§ Supplied records:
Segment Open

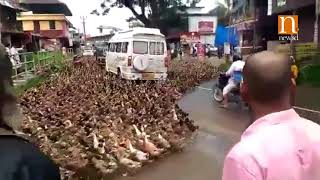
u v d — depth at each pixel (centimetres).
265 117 207
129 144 841
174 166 807
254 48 2970
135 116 1053
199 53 4716
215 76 2781
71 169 732
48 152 756
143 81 2114
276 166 190
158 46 2144
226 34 3884
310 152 197
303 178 192
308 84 1505
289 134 200
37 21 6300
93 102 1348
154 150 851
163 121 1045
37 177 176
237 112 1359
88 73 2527
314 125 211
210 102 1623
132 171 774
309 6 2334
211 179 730
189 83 2222
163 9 6138
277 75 205
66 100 1409
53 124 988
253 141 199
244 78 216
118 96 1511
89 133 873
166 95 1620
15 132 191
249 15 3562
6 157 175
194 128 1092
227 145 949
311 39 2370
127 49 2141
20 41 4062
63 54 3516
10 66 198
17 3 4150
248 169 190
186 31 6538
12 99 196
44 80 2112
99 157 770
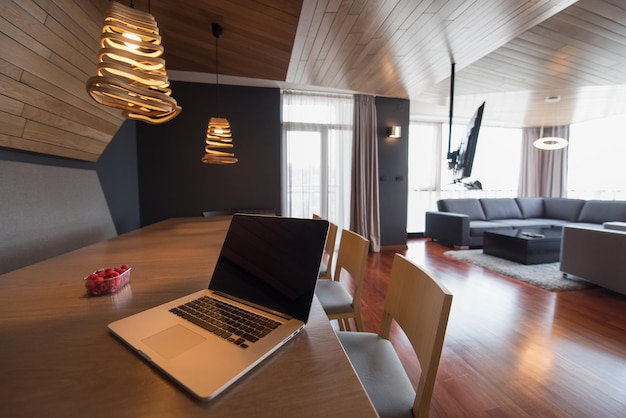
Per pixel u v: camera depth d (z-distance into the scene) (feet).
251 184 13.30
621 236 8.31
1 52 4.87
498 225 15.79
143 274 3.27
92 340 1.89
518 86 12.32
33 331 2.00
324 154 14.55
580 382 4.92
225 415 1.28
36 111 6.16
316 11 6.84
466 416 4.24
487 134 20.62
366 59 9.68
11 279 3.11
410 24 7.38
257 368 1.61
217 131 8.13
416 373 5.29
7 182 6.26
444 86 12.64
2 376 1.52
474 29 7.63
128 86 3.17
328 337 1.97
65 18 5.62
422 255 14.03
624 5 6.55
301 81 12.18
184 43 8.99
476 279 10.25
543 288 9.29
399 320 3.15
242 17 7.28
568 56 9.27
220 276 2.70
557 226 15.97
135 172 12.19
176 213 12.72
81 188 8.67
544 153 21.12
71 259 3.94
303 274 2.25
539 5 6.55
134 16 3.32
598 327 6.79
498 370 5.25
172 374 1.50
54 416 1.27
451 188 19.79
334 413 1.30
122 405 1.33
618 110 16.14
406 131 15.37
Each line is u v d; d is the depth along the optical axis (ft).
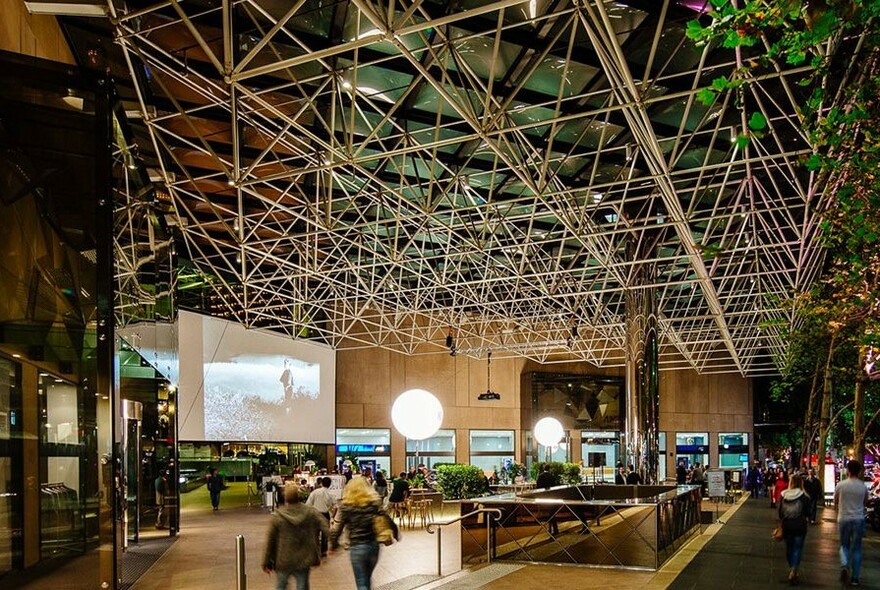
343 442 126.93
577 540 43.75
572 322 123.03
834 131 28.63
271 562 26.40
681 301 144.56
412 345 124.57
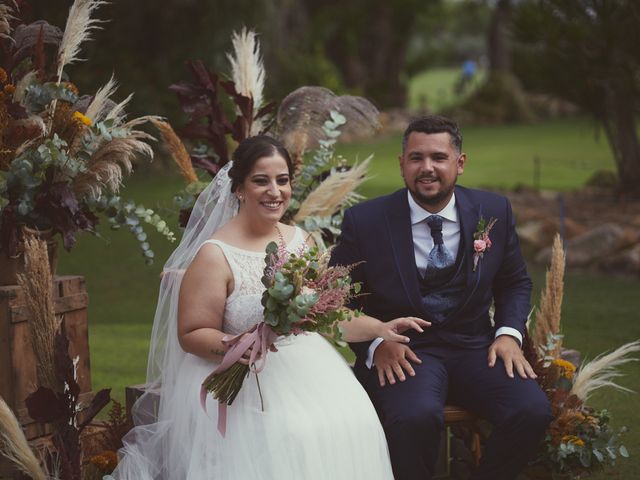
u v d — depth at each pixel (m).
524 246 8.55
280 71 20.64
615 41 9.73
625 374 4.95
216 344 3.08
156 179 13.40
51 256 3.63
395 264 3.53
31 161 3.39
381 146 18.23
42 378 3.20
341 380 3.25
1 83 3.49
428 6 28.78
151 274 7.81
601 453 3.43
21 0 3.79
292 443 2.98
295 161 4.29
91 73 13.21
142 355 5.44
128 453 3.25
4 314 3.39
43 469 3.21
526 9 10.27
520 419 3.26
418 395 3.28
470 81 33.62
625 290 7.08
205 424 3.06
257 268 3.22
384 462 3.14
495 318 3.65
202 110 4.31
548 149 17.98
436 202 3.50
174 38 14.09
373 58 28.92
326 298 2.96
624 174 11.36
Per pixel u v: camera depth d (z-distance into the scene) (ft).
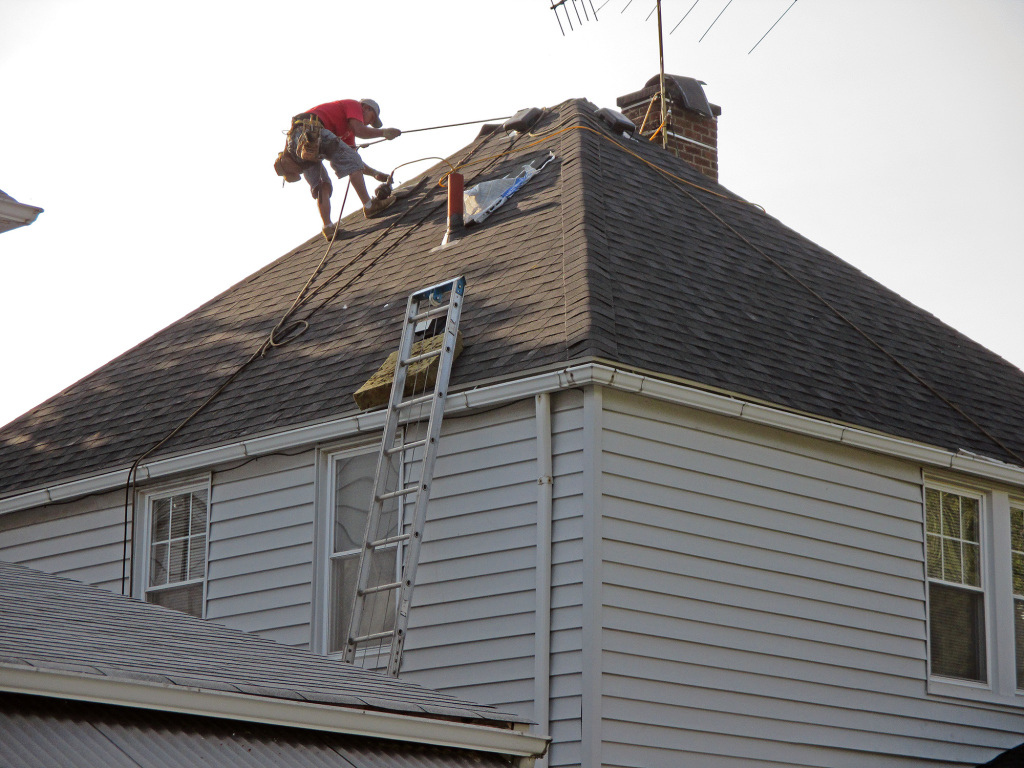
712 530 110.32
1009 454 130.00
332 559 118.21
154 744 62.85
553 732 100.94
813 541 116.47
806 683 112.78
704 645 107.34
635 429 108.06
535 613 104.12
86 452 138.41
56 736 60.03
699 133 174.50
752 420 112.78
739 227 146.00
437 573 110.63
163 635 79.87
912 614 121.49
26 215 91.35
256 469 125.29
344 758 69.82
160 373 147.84
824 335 131.95
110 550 132.16
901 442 121.08
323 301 142.41
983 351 152.35
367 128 154.61
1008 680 126.11
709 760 105.19
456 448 112.88
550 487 106.22
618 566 103.96
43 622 74.69
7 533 140.46
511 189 141.49
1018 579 130.21
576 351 106.01
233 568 123.75
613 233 126.41
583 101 160.76
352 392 119.65
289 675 75.05
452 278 126.93
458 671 107.24
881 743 116.26
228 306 156.46
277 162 155.22
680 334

Segment Closed

§ Directions for this task: All of the lines above must be printed again exactly, and no picture may appear in the copy.

§ Exercise response:
u v d — depth at each pixel (centimetres).
265 117 207
129 144 841
174 166 807
254 48 2970
135 116 1053
199 53 4716
215 76 2781
71 169 732
48 152 756
143 81 2114
276 166 190
158 46 2144
226 34 3884
310 152 197
303 178 192
308 84 1505
289 134 200
37 21 6300
93 102 1348
154 150 851
163 121 1045
37 177 176
237 112 1359
88 73 2527
314 125 211
210 102 1623
132 171 774
309 6 2334
211 179 730
189 83 2222
163 9 6138
277 75 205
66 100 1409
53 124 988
253 141 199
244 78 216
118 96 1511
89 133 873
166 95 1620
15 132 191
249 15 3562
6 157 175
194 128 1092
227 145 949
311 39 2370
127 49 2141
20 41 4062
63 54 3516
10 66 198
17 3 4150
248 169 190
186 31 6538
12 99 196
44 80 2112
99 157 770
Per pixel u v: camera depth d (z-distance into the scene) (feet).
251 184 13.30
621 236 8.31
1 52 4.87
498 225 15.79
143 274 3.27
92 340 1.89
518 86 12.32
33 331 2.00
324 154 14.55
580 382 4.92
225 415 1.28
36 111 6.16
316 11 6.84
466 416 4.24
487 134 20.62
366 59 9.68
11 279 3.11
410 24 7.38
257 368 1.61
217 131 8.13
416 373 5.29
7 182 6.26
444 86 12.64
2 376 1.52
474 29 7.63
128 86 3.17
328 337 1.97
65 18 5.62
422 255 14.03
624 5 6.55
301 81 12.18
184 43 8.99
476 279 10.25
543 288 9.29
399 320 3.15
242 17 7.28
568 56 9.27
220 276 2.70
557 226 15.97
135 172 12.19
176 213 12.72
81 188 8.67
544 153 21.12
71 259 3.94
303 274 2.25
539 5 6.55
134 16 3.32
598 327 6.79
498 370 5.25
172 374 1.50
54 416 1.27
451 188 19.79
334 413 1.30
122 405 1.33
618 110 16.14
406 131 15.37
Each line is u v d; d is the depth along the optical axis (ft).
343 442 126.93
577 540 43.75
572 322 123.03
834 131 28.63
271 562 26.40
681 301 144.56
412 345 124.57
u v d — depth at each pixel (m).
524 246 8.55
280 71 20.64
615 41 9.73
625 374 4.95
216 344 3.08
156 179 13.40
51 256 3.63
395 264 3.53
31 161 3.39
381 146 18.23
42 378 3.20
341 380 3.25
1 83 3.49
428 6 28.78
151 274 7.81
601 453 3.43
21 0 3.79
292 443 2.98
295 161 4.29
91 73 13.21
142 355 5.44
128 453 3.25
4 314 3.39
43 469 3.21
526 9 10.27
520 419 3.26
418 395 3.28
470 81 33.62
625 290 7.08
205 424 3.06
257 268 3.22
384 462 3.14
495 318 3.65
202 110 4.31
548 149 17.98
436 202 3.50
174 38 14.09
373 58 28.92
326 298 2.96
624 174 11.36
Per pixel u v: camera depth d (z-distance into the scene) (ft).
712 530 110.32
1009 454 130.00
332 559 118.21
154 744 62.85
553 732 100.94
813 541 116.47
806 683 112.78
704 645 107.34
635 429 108.06
535 613 104.12
86 452 138.41
56 736 60.03
699 133 174.50
752 420 112.78
739 227 146.00
437 573 110.63
163 635 79.87
912 614 121.49
26 215 91.35
256 469 125.29
344 758 69.82
160 373 147.84
824 335 131.95
110 550 132.16
901 442 121.08
323 301 142.41
983 351 152.35
367 128 154.61
1008 680 126.11
709 760 105.19
456 448 112.88
550 487 106.22
618 566 103.96
43 622 74.69
7 533 140.46
511 189 141.49
1018 579 130.21
576 351 106.01
233 568 123.75
613 233 126.41
583 101 160.76
352 392 119.65
289 675 75.05
452 278 126.93
458 671 107.24
881 743 116.26
228 306 156.46
277 162 155.22
680 334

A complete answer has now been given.